Sunday, 9 June 2013

Talented Eggs and Lou Reed's Kidney

Two uncomfortable truths I’ve discovered this week: that Lou Reed is apparently one gnarly old arsehole and that you can never find a woman a strong arm and calm nerves when you need one.

Picking up the newspaper from virtual stoop this morning, I noticed that last night was the finale of ‘Britain’s Got Talent’. I’ve now done my background research on Youtube and watched the highlight of the evening as an imposter leapt to the front of the stage and pelted Simon Cowell with eggs. Unfortunately, the excitement of the moment seemed to have affected the poor girl’s aim. Months of throwing lead-filled coconuts clearly didn’t pay off as she repeatedly missed her target. However, as memorable moments go it was certainly one of the better things to come out of that buzzard of a show in a very long time.

It did get me thinking about Lou Reed. In an article this week, journalists reflected on the worst interviews they’ve ever conduction and Lou Reed, it seems, has something of a legendary reputation for being truculent, rude, and downright offensive to his interviewers. I’ve also read of instances when fans have approached him in coffee shops only to receive a snarl in exchange for their good wishes.

I’ve been a big Lou Reed fan for a very long time, though I’ve also had to dodge the odd egg he’s thrown my way. His recent album, ‘Lulu’, made with Metallica was brave, experimental, and unfortunately utterly unlistenable. In fact, in discovering his music, the only egg I’ve had to dodge that had a more stinking yolk was 1975’s double album (yes, double album) ‘Metal Machine Music’. I admit I’ve not heard the whole album but I defy anybody to get through the first part without needing to self-harm.



Now that Lou Reed has a new kidney, I sincerely hope it changes his attitude towards fans and journalists who have only ever wished him well. But if it doesn’t, then we’re hardly any worse off. Reed’s last truly great album was ‘Songs for Drella’ (1990) or ‘New York’ (1989) if we’re talking pure solo efforts. Since then, he’s spent twenty years exploring strange barren roads where his audiences have been reluctant to follow. I admire his dedication to his art even if I think there’s a sadistic streak to any artist who enjoys trying to out intellectualise (or out aestheticise) their listener.

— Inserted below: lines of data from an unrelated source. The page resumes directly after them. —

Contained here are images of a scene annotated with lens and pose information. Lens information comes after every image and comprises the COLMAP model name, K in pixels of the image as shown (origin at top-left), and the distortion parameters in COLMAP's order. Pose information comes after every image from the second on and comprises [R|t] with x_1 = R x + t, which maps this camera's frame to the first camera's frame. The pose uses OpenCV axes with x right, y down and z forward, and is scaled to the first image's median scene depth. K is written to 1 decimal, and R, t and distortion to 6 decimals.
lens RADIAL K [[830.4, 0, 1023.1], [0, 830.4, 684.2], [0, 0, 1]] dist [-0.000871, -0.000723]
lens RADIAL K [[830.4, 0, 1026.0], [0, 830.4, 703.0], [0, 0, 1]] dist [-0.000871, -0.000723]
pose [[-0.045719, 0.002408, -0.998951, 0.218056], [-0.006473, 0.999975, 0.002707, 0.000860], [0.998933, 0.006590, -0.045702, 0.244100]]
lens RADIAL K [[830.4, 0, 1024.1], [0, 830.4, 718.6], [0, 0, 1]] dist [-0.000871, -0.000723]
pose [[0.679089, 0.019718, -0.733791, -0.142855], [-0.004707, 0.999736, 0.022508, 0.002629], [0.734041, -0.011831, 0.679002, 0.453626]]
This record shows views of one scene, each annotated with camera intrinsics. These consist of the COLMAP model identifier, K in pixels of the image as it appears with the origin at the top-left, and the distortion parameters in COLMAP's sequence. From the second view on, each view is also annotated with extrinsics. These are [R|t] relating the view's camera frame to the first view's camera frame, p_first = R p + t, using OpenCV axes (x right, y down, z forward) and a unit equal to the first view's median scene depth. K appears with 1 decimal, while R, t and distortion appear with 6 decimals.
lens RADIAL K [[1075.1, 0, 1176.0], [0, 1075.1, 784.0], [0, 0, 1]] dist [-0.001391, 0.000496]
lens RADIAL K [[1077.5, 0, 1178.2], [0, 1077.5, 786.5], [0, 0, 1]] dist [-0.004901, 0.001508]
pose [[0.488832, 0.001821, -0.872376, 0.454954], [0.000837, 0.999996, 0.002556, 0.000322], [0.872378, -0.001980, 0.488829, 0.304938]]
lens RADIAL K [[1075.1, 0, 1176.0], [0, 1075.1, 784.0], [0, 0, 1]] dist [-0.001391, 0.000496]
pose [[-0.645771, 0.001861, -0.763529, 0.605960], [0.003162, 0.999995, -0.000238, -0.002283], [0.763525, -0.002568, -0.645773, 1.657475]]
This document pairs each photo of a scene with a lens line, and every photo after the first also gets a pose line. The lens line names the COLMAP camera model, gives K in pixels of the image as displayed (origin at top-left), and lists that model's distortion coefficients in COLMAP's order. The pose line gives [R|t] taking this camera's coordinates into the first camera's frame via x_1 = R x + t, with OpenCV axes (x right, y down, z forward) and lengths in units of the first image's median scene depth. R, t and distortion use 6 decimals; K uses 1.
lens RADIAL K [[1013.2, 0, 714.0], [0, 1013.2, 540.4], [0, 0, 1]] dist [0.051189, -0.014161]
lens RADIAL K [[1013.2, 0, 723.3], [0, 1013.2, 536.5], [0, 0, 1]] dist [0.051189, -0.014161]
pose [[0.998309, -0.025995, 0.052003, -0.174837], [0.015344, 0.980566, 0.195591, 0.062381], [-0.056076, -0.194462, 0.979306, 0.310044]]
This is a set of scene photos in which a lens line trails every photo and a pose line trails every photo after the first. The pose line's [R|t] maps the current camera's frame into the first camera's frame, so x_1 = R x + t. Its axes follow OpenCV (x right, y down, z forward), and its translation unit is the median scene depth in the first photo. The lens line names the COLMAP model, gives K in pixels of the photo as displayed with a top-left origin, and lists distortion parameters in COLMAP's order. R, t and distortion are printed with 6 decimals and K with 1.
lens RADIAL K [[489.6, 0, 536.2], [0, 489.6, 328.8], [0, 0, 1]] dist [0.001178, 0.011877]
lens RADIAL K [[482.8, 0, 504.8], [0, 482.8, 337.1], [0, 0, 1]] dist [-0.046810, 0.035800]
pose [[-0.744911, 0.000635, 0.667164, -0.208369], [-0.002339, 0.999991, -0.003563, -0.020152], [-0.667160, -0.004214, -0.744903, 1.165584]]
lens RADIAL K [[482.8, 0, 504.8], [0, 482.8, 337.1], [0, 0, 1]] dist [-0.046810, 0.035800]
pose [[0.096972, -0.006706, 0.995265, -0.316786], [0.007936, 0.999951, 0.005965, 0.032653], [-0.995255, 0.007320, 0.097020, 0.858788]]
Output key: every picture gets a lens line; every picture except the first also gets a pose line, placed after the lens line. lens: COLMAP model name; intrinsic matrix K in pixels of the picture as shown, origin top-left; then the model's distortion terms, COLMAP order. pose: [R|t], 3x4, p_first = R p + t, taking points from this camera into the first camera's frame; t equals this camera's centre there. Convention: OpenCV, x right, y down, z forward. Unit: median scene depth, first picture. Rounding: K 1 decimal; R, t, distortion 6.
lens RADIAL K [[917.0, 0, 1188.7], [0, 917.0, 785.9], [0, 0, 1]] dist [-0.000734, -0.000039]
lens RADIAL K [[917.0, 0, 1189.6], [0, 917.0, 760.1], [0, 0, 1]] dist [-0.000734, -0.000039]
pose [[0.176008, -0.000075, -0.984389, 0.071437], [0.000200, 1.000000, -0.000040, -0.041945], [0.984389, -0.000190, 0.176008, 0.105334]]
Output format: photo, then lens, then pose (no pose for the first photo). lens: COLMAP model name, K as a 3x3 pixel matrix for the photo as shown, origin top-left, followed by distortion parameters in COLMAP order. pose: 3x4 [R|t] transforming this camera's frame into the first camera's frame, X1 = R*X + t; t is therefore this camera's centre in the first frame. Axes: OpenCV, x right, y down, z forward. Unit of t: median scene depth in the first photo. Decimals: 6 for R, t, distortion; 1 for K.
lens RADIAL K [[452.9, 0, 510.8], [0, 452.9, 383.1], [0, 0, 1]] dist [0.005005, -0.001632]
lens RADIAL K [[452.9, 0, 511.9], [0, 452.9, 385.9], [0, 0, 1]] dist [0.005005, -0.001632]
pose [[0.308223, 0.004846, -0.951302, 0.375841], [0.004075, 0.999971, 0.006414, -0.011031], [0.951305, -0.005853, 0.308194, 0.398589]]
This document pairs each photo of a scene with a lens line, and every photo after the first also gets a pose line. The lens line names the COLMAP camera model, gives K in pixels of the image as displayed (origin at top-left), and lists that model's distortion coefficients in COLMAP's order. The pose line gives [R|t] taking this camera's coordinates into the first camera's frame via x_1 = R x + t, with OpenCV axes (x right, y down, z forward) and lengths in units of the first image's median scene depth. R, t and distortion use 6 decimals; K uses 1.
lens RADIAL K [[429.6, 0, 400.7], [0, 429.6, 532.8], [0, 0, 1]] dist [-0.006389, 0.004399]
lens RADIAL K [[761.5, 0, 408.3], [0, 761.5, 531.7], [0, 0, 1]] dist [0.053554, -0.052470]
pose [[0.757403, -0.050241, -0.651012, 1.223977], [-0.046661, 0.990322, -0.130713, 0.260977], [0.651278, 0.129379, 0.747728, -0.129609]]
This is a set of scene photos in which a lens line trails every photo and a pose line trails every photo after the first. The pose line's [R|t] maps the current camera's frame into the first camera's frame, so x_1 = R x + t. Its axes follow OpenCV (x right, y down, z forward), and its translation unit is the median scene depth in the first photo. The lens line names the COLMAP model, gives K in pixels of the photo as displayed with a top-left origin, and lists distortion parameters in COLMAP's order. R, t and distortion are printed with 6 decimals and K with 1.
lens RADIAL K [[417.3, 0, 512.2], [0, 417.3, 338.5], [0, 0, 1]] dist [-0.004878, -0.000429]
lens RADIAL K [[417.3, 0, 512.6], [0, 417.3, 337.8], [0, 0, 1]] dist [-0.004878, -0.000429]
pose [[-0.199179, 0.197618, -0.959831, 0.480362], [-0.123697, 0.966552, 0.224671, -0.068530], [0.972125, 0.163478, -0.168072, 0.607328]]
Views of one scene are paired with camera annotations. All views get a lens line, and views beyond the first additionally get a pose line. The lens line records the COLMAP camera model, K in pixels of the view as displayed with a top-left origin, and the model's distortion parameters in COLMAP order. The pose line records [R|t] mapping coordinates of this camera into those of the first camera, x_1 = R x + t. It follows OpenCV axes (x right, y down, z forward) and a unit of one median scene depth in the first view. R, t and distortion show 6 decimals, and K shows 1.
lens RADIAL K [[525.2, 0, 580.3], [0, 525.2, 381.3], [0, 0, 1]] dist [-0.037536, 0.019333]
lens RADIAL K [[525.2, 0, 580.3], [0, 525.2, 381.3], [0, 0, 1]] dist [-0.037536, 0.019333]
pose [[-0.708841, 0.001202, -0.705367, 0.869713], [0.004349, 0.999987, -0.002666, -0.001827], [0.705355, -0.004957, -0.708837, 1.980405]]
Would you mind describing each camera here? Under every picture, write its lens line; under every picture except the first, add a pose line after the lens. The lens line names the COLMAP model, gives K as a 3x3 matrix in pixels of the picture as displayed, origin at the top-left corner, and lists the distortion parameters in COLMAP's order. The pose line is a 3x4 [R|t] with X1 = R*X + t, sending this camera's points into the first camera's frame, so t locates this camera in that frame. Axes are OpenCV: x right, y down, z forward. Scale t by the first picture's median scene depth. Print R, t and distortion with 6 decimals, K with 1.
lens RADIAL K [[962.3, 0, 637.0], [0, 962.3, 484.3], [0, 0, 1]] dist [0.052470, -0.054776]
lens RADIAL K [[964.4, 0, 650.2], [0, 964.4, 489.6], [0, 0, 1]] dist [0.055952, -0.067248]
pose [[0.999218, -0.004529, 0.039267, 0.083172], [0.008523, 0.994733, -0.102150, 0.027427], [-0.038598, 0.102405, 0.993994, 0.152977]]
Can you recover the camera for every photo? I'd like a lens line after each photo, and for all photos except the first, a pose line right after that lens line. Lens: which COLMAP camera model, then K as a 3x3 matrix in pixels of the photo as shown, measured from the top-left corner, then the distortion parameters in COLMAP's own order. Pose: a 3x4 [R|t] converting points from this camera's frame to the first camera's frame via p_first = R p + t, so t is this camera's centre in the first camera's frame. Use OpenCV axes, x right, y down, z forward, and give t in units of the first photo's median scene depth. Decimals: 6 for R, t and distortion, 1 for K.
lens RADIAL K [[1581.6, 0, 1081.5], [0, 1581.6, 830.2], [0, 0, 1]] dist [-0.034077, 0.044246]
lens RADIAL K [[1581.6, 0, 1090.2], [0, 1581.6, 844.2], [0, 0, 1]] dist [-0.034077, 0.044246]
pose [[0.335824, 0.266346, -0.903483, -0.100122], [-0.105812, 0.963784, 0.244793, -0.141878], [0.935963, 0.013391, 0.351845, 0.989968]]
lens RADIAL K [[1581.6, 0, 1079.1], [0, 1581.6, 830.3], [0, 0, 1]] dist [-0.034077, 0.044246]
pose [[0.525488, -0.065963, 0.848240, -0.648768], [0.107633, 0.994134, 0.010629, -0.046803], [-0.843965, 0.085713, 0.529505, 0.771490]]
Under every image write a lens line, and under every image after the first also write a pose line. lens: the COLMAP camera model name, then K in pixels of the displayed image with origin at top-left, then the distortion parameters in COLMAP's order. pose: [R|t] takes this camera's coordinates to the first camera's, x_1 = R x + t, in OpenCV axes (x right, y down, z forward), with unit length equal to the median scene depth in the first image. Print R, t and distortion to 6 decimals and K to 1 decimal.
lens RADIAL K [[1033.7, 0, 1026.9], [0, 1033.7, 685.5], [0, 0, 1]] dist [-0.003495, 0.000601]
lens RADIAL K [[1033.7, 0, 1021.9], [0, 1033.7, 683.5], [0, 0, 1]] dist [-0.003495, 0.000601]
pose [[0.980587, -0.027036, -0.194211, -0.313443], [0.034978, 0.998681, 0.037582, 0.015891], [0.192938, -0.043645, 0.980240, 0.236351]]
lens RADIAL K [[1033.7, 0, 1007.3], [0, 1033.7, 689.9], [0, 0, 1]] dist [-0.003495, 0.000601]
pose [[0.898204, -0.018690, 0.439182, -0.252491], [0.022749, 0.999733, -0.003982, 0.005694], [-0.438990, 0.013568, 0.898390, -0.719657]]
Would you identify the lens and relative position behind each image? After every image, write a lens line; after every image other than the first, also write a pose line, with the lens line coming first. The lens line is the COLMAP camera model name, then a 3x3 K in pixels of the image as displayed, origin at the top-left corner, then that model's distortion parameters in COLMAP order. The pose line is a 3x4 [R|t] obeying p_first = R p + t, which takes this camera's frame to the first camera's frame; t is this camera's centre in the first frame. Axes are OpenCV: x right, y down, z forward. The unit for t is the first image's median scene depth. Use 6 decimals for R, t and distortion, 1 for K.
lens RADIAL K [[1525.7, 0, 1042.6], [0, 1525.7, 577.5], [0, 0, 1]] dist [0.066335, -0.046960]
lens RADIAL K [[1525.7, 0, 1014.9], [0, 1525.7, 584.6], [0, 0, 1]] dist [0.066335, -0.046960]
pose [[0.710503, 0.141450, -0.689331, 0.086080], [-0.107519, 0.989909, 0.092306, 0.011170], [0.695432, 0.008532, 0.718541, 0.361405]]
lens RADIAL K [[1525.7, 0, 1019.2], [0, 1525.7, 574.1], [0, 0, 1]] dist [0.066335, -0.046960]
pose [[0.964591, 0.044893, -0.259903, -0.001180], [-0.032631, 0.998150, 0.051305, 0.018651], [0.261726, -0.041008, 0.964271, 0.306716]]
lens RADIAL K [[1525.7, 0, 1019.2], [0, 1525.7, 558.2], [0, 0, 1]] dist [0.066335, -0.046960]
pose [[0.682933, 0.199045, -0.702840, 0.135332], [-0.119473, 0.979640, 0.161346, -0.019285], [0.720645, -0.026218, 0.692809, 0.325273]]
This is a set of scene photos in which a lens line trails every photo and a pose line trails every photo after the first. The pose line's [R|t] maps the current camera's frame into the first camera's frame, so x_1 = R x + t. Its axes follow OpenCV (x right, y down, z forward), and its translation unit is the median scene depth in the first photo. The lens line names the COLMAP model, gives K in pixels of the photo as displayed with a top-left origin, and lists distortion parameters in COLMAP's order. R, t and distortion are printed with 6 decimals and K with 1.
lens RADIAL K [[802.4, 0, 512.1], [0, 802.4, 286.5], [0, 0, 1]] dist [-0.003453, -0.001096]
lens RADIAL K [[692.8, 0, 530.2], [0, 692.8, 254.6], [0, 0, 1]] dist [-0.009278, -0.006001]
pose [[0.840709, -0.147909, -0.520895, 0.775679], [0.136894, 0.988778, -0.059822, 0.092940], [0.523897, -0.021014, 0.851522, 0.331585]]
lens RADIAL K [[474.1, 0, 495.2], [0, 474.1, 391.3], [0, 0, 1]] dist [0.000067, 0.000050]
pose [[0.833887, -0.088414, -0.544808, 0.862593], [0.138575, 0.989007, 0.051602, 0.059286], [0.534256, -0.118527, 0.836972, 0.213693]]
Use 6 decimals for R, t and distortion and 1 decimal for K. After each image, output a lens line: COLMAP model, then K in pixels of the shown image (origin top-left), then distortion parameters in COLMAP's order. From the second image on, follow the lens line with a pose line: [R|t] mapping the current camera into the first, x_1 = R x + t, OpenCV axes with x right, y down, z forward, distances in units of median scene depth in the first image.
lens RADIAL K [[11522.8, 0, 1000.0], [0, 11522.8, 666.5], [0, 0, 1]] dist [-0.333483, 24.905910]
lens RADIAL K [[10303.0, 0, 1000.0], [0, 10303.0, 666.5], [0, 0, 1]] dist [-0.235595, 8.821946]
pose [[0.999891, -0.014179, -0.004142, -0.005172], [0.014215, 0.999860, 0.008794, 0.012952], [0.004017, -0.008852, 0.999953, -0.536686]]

Reed’s music has always trod a thin line between musicality and atonality. He found an absolute perfect place with ‘New York’, often boasting that nothing was better than guitar, bass, and drums, only to then head back off into the avant-garde. ‘The Raven’ even had a hurdy gurdy listed in the instrument, for Christsakes! Lou Reed acoustic would, of course, be the way to go. For a man so into Tai Chi, I would have thought he would understand the concept of minimalized effort for maximum result. Experimentation can be a kind of artistic impotence – indeed, it is often used when artists feel stuck and unproductive. I don’t personally hold the line that artists or their art must be difficult to be great but I do think that sometimes it helps fill in the gaps when the talent is lacking.

It helps in the way that our friend the egg thrower showed that if you can’t sing, write, dance, or otherwise perform, then you can still be artistic if you are simply spontaneous, liberated from the rules of the form, and indistinguishable from a wild-eyed lunatic. [Since I wrote that line, I've discovered that the egg thrower is a BAFTA-nominated viola player, which makes her actions even more impressive since they express something about the frustrations of true musicians in an age dedicated to superficiality.] Had I been voting for ‘Britain’s Got Talent’, the egg thrower would have got my vote [This is doubly true give the new revelation]. There was something crass about what she did but at the same time she revealed a more important truth about life than any of the bland acts that made the final. The same is true about Lou Reed, even at his difficult moments. He lives it how he sees it. I understand the vision and I think I understand the man even if I don’t think I would want to meet him.